When the great jazz musician Bobby Short died recently after a sudden diagnosis of leukemia, his many fans wondered: Why no warning? He reportedly entered a hospital less than a week before his death thinking that his abdominal symptoms were from diverticulitis, only to be diagnosed with leukemia. He succumbed to the disease a few days later. But diverticulitis, an infected wall of the large intestine caused by an in-pocketing of the bowel lining, is not at all similar to leukemia. So were there telltale signs of leukemia that were overlooked in the months before his death?
The answer is probably yes and no. Leukemia is a disease that can provide only vague symptoms for many months. These symptoms include fatigue, easy bruising, weakness, and nighttime fever or sweats. Anyone noticing these nonspecific symptoms should see a physician. Blood tests may suggest leukemia; an elevation in white blood count or persistent anemia warrants further investigation with a bone marrow examination.

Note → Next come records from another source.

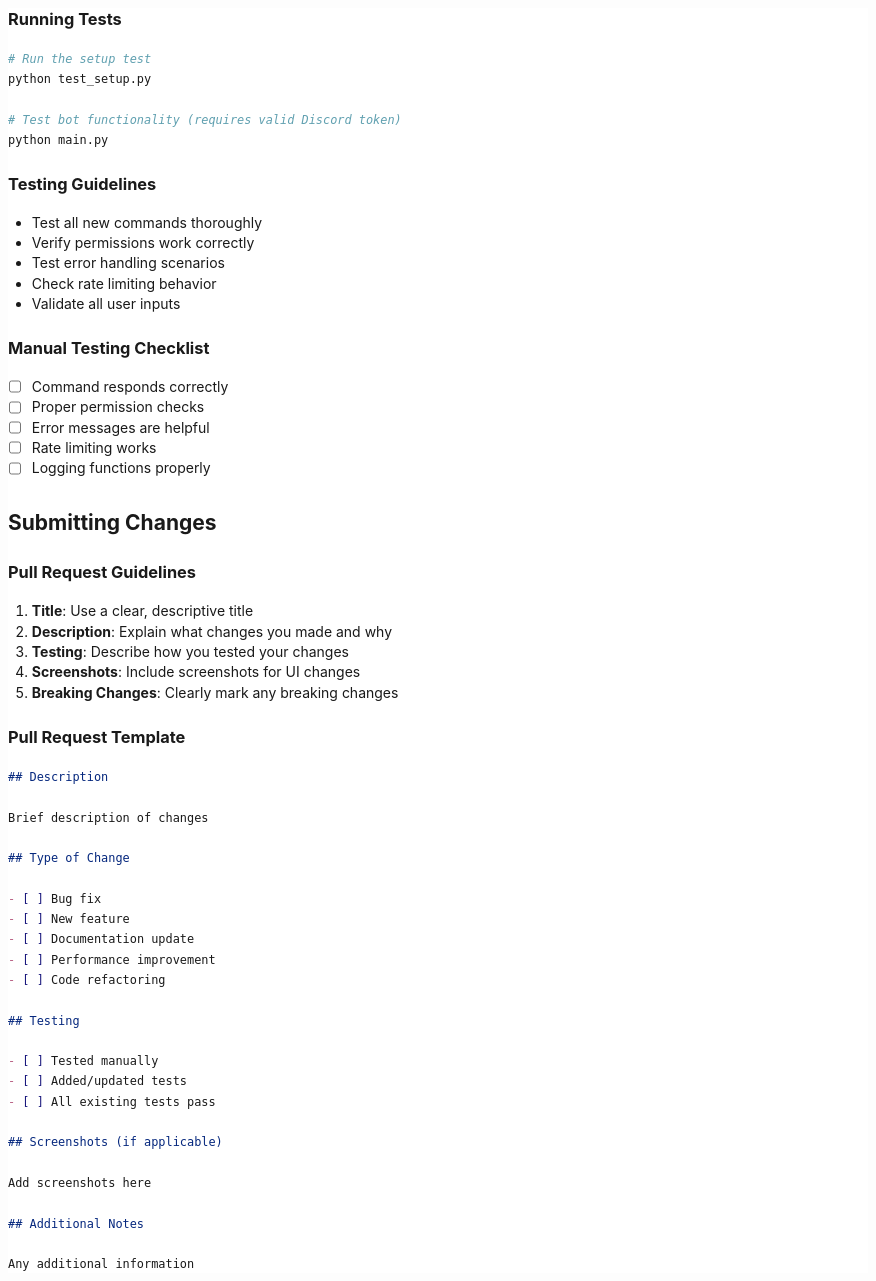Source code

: ### Running Tests

```bash
# Run the setup test
python test_setup.py

# Test bot functionality (requires valid Discord token)
python main.py
```

### Testing Guidelines

- Test all new commands thoroughly
- Verify permissions work correctly
- Test error handling scenarios
- Check rate limiting behavior
- Validate all user inputs

### Manual Testing Checklist

- [ ] Command responds correctly
- [ ] Proper permission checks
- [ ] Error messages are helpful
- [ ] Rate limiting works
- [ ] Logging functions properly

## Submitting Changes

### Pull Request Guidelines

1. **Title**: Use a clear, descriptive title
2. **Description**: Explain what changes you made and why
3. **Testing**: Describe how you tested your changes
4. **Screenshots**: Include screenshots for UI changes
5. **Breaking Changes**: Clearly mark any breaking changes

### Pull Request Template

```markdown
## Description

Brief description of changes

## Type of Change

- [ ] Bug fix
- [ ] New feature
- [ ] Documentation update
- [ ] Performance improvement
- [ ] Code refactoring

## Testing

- [ ] Tested manually
- [ ] Added/updated tests
- [ ] All existing tests pass

## Screenshots (if applicable)

Add screenshots here

## Additional Notes

Any additional information
```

A careful physician will pursue these abnormalities and make an earlier diagnosis than might otherwise be made. With today’s medicine, many cases of leukemia can be cured or at least controlled. But if Short had any of these symptoms, he may have dismissed them as not significant enough to merit a visit to the doctor until they became too severe to ignore.

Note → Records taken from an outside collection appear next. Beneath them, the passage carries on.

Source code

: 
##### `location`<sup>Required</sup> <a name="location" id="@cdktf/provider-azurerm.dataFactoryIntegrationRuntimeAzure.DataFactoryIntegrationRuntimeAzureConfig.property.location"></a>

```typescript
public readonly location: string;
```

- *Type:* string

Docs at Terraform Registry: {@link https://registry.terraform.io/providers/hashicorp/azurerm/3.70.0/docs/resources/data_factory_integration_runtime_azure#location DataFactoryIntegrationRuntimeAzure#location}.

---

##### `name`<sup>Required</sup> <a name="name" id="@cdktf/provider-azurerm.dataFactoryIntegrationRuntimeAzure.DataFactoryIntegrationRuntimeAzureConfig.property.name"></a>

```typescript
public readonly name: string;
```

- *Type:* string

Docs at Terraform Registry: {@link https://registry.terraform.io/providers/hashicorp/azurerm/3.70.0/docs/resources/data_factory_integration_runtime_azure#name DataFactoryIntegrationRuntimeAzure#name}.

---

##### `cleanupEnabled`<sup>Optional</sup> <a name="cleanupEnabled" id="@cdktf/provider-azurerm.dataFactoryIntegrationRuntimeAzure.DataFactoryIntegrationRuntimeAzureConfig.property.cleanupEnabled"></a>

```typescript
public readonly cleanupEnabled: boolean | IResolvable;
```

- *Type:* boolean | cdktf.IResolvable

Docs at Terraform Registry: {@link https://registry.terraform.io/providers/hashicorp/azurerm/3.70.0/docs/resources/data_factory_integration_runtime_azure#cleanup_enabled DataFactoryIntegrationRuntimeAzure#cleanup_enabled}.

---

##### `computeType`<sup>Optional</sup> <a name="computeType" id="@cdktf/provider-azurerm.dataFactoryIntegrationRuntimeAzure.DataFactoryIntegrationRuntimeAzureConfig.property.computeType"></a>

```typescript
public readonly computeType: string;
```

Leukemia isn’t the only disease that often comes in below the body’s radar. Many diseases have mild symptoms to begin with that could mean something worse. This is why a person who is feeling a bit “out of sorts” for a while should contact his or her physician.
Fatigue can be a symptom for a variety of underlying conditions, including hypothyroidism (especially in women), Lyme disease, and depression. Screening for these problems in a clinic or doctor’s office is a crucial part of health care. All three conditions can be treated and cured with medications.

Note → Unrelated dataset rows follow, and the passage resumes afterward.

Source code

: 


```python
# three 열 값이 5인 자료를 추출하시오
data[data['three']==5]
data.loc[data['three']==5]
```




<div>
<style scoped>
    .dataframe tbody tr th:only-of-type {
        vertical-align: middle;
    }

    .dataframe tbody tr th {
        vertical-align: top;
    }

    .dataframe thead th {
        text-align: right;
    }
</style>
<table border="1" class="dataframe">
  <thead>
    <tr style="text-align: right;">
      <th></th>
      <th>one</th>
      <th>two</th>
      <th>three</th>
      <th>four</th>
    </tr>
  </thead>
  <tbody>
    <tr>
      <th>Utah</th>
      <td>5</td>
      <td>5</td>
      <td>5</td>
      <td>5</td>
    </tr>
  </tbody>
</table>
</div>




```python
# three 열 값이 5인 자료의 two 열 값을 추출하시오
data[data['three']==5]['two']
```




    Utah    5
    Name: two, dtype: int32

Nighttime fevers or sweats can be a sign of infection, most commonly viral or bacterial, and less commonly the atypical mycobacteria, tuberculosis. Persistent sweats or cyclical fevers would cause a doctor to consider an occult cancer, where a growing malignancy is still too small to manifest more overt symptoms. Occult cancers include lymphoma and leukemia.
An experienced physician does not always expect the symptoms to add up to a certain illness. Each symptom or finding on examination has its own response protocol, usually requiring the ordering of a pre-considered series of tests. The doctor looks smart when the test reveals a condition that he or she may have been suspecting, but whether or not this occurs, all bases are covered.
Patients shouldn’t think that a test to rule out a serious condition means that the news is bound to be sinister. In fact, the majority of the time, a test is ordered to rule out, rather than rule in, a problem. Better not to miss something serious than to test for something that turns out to be normal. A heart attack, for example, occurs less than a hundredth of the time that a person with chest pain comes to an emergency room. But it is so important to the health of the patient not to miss a heart attack that the blood test to distinguish it should be performed on all chest pain patients coming into the ER.
In Short’s case, earlier diagnosis might have led to a more readily treated disease. Leukemia is one of many diseases that respond better to treatment if caught early.
Recently, I saw a patient with a slight cough and a low-grade fever. She was only 25 years old, and I suspected that she had a mild viral infection. But when she took a deep breath, she complained of very slight chest discomfort. I decided to perform a chest X-ray as a precaution, expecting it to be normal, as so many others under similar circumstances had been. To my surprise, I discovered a snowball-white patch of pneumonia in the left lung. She narrowly avoided hospitalization because she was so young, and she responded well to antibiotics. Weeks later she was cured, and the follow-up X-ray was completely clear.
Now each time this patient has the slightest cough she worries about pneumonia. I may never find it again, but we both, doctor and patient, are wise to be cautious.